- TASK ITEM
Exactly those lines that run from the one containing "giornata di riposo" through the last line of the entries below should be printed, and no others.

- ENTRIES PROVIDED
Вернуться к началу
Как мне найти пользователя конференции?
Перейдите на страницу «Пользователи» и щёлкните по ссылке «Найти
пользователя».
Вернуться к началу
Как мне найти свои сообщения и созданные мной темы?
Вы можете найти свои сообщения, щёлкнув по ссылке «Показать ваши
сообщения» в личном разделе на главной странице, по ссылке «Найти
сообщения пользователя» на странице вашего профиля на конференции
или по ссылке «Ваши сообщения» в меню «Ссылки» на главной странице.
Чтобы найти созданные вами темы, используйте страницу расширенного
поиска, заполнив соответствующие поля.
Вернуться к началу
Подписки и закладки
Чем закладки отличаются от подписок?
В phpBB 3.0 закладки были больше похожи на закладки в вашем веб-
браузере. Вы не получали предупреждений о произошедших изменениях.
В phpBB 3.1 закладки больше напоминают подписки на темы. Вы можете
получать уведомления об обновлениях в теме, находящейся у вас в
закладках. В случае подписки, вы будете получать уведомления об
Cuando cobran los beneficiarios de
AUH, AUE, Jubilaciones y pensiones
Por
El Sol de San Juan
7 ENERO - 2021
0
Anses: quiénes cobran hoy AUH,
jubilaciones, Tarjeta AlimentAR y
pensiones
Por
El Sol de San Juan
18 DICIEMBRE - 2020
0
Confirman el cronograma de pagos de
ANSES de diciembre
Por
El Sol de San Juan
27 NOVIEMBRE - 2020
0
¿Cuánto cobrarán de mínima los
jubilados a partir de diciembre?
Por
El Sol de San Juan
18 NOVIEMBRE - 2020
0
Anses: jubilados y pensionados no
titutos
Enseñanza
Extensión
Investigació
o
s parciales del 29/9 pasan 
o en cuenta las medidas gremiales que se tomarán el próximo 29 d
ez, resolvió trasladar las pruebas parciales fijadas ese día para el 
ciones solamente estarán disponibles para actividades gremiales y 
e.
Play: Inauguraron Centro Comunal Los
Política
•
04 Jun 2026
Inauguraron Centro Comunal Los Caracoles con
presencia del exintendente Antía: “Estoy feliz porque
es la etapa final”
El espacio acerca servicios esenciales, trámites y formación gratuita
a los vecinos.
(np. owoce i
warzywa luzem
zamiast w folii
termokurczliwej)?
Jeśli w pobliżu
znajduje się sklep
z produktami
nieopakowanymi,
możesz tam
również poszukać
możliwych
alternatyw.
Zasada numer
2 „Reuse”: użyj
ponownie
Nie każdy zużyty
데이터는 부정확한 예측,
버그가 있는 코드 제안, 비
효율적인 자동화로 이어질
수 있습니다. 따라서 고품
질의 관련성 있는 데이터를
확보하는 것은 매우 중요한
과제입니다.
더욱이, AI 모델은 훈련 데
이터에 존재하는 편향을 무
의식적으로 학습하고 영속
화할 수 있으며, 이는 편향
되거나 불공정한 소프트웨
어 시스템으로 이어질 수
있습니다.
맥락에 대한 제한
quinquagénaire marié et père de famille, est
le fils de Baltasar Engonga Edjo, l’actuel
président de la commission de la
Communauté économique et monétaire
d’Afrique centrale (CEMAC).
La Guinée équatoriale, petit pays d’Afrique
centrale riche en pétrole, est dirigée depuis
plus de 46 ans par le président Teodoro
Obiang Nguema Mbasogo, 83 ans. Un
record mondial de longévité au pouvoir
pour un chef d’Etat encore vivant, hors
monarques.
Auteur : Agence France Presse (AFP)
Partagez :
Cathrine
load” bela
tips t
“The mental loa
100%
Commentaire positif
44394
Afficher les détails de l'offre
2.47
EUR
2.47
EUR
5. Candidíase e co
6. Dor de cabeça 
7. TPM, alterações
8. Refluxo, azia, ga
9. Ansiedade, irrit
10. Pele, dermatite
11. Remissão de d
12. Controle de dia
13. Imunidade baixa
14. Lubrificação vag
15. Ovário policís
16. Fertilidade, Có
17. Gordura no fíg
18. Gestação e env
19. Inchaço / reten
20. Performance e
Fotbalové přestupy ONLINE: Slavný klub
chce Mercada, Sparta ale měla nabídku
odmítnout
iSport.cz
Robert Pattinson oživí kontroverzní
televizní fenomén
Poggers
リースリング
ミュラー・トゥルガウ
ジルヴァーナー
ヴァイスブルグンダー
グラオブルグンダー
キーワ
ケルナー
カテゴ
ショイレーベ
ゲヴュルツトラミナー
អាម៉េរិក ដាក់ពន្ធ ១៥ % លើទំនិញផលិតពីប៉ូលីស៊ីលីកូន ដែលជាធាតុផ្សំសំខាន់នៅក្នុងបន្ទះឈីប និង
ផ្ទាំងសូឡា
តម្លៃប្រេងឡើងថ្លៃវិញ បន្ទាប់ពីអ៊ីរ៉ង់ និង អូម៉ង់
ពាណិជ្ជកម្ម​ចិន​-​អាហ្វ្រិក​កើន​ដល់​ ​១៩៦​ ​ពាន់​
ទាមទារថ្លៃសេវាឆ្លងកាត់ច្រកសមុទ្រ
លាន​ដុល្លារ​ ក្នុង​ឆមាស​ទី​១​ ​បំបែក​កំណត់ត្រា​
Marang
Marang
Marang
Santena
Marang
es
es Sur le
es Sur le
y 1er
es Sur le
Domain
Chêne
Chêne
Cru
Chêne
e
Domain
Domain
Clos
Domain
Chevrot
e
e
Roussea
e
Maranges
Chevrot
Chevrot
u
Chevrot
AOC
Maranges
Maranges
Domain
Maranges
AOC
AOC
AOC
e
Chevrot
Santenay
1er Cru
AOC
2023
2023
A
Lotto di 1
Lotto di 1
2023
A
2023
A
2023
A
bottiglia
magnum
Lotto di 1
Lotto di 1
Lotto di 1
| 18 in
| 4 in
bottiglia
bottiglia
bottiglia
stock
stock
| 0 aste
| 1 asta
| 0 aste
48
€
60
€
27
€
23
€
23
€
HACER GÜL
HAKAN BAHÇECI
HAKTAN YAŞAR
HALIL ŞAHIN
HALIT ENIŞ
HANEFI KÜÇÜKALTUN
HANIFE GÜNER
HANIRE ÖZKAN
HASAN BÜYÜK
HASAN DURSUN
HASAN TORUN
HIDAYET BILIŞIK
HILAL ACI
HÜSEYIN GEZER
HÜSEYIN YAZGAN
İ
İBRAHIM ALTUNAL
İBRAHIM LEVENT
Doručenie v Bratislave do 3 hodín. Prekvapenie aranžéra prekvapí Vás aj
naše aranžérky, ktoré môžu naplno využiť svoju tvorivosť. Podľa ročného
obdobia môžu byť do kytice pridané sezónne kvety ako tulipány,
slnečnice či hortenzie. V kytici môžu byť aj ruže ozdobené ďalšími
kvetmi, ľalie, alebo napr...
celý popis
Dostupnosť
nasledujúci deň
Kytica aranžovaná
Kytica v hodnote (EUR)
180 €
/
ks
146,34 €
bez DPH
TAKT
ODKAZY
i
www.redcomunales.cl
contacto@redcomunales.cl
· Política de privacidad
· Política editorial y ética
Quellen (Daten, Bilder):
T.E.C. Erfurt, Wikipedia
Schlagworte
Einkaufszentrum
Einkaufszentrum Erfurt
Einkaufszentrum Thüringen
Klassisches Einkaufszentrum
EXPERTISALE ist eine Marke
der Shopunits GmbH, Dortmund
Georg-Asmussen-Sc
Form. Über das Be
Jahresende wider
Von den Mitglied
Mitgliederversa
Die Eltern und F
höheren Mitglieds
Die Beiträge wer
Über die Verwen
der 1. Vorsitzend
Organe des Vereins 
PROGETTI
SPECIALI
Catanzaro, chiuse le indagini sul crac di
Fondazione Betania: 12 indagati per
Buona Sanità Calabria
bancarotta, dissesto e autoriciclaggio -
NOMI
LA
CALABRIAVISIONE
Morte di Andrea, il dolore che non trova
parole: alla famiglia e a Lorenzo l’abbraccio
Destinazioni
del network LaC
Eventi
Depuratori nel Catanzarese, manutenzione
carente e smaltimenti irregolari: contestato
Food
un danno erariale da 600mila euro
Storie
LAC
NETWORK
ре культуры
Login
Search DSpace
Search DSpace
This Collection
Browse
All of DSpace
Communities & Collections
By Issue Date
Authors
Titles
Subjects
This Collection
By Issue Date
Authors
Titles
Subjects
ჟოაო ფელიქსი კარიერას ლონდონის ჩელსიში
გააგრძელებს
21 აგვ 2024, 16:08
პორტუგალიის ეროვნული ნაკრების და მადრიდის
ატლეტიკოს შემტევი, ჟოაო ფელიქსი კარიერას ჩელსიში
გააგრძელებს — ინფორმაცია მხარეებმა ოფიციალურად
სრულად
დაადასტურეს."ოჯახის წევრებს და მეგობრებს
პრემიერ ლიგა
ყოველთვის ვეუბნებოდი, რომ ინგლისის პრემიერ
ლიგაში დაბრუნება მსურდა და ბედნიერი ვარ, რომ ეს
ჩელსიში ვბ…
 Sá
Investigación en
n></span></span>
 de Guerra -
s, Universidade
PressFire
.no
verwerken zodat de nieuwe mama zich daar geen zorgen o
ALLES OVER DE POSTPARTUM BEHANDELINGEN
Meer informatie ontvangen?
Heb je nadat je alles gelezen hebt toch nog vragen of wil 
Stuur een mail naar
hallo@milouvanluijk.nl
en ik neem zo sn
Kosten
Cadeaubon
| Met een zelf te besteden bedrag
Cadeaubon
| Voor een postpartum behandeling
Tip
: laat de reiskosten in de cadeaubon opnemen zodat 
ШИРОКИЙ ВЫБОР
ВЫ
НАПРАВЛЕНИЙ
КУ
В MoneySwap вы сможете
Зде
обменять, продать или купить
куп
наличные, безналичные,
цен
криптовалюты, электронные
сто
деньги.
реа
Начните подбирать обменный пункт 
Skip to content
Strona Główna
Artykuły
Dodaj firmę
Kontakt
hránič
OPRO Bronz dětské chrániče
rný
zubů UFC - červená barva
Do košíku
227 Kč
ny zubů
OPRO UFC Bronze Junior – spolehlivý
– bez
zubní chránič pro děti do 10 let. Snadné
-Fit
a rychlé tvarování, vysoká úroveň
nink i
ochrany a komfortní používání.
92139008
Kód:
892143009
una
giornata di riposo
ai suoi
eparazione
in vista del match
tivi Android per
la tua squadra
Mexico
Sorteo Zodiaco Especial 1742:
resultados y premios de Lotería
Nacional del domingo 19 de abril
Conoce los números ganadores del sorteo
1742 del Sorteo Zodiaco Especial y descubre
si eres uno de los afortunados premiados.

- YOUR RESPONSE
giornata di riposo
ai suoi
eparazione
in vista del match
tivi Android per
la tua squadra
Mexico
Sorteo Zodiaco Especial 1742:
resultados y premios de Lotería
Nacional del domingo 19 de abril
Conoce los números ganadores del sorteo
1742 del Sorteo Zodiaco Especial y descubre
si eres uno de los afortunados premiados.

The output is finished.